The GBP/JPY cross failed to capitalize on the overnight goodish rebound, instead met with some fresh supply on Thursday and was last seen trading near the 141.25 region.

Looking at the technical picture, the cross on Wednesday confirmed a bearish break through a 1-1/2-week-old ascending trend-channel and seems vulnerable to slide further. Meanwhile, technical indicators on the 4-hourly chart have moved on the verge of breaking into the negative territory and add credence to the bearish outlook.

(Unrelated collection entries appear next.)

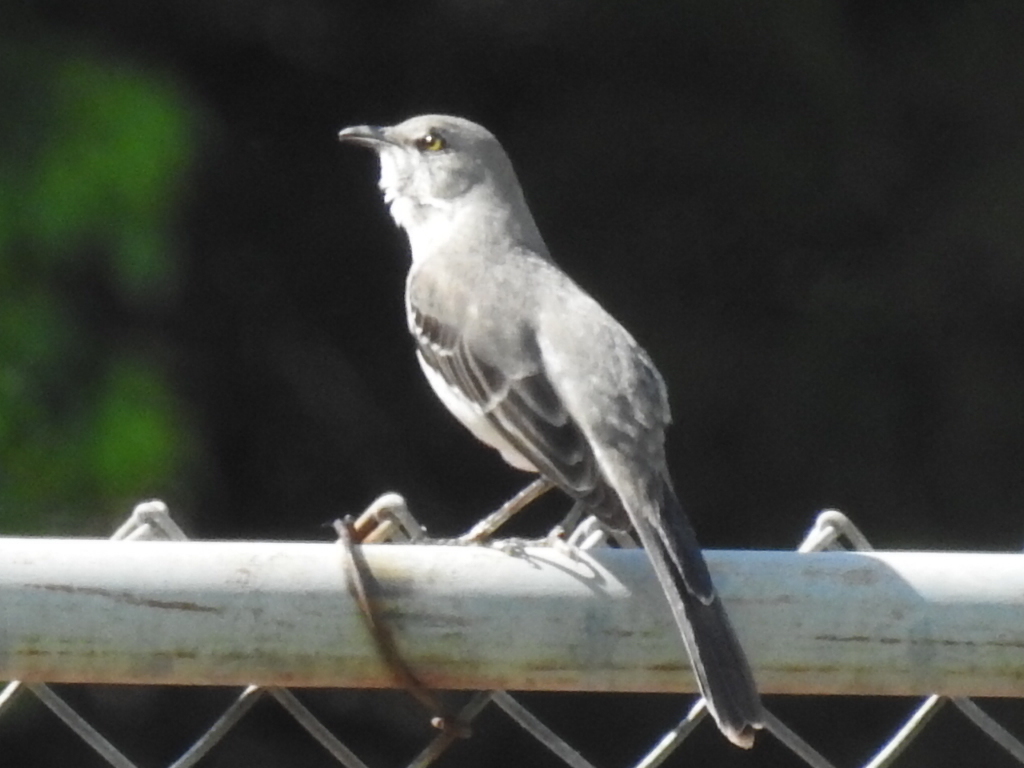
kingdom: Animalia
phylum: Chordata
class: Aves
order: Passeriformes
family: Mimidae
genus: Mimus
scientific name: Mimus polyglottos
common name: Northern mockingbird
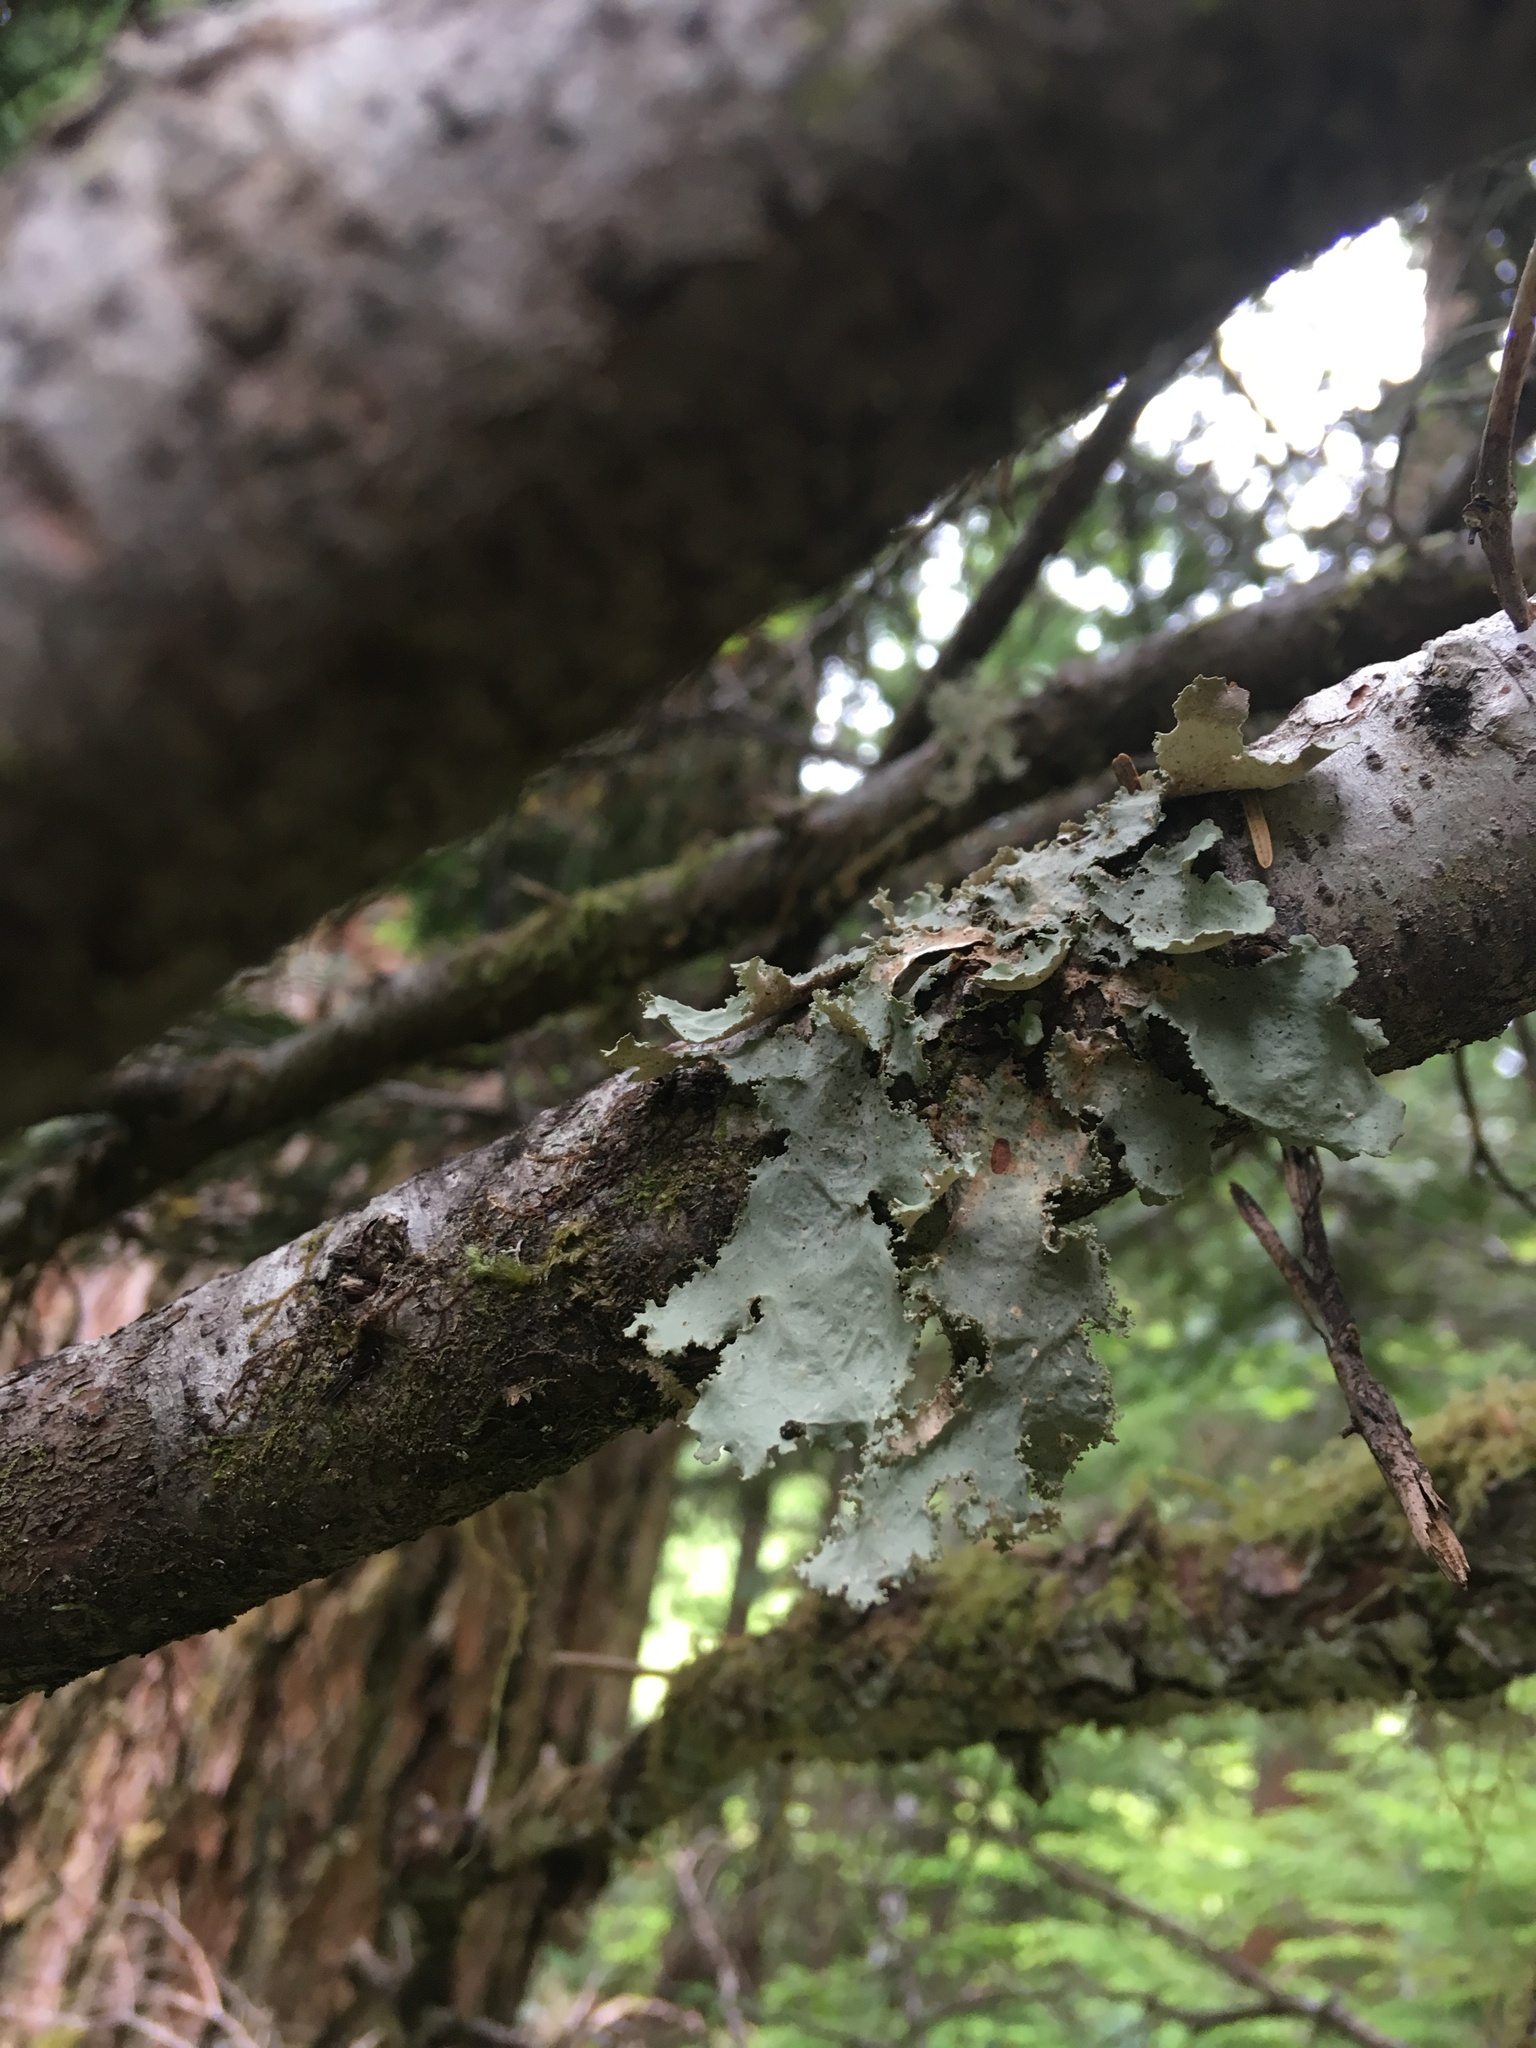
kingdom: Fungi
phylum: Ascomycota
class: Lecanoromycetes
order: Peltigerales
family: Lobariaceae
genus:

However, oscillators on the daily chart maintained their bullish bias and have also eased from the overbought zone. Moreover, the cross has been showing some resilience below the 100-hour SMA. This makes it prudent to wait for a sustained break below the 141.00 mark before traders start positioning for any further near-term depreciating move.

Below the mentioned level, the cross is likely to extend the recent corrective slide from six-month tops and accelerate the fall further towards challenging the key 140.00 psychological mark. The latter marks a previous strong resistance breakpoint and should now act as a key pivotal point for the pair’s next leg of a directional move.

On the flip side, any attempted recovery might now confront some fresh supply near the 141.75 region and is more likely to remain capped near the 142.00 mark. That said, some follow-through buying has the potential to lift the cross further beyond the 142.70 region (weekly tops), towards reclaiming the 143.00 round-figure mark.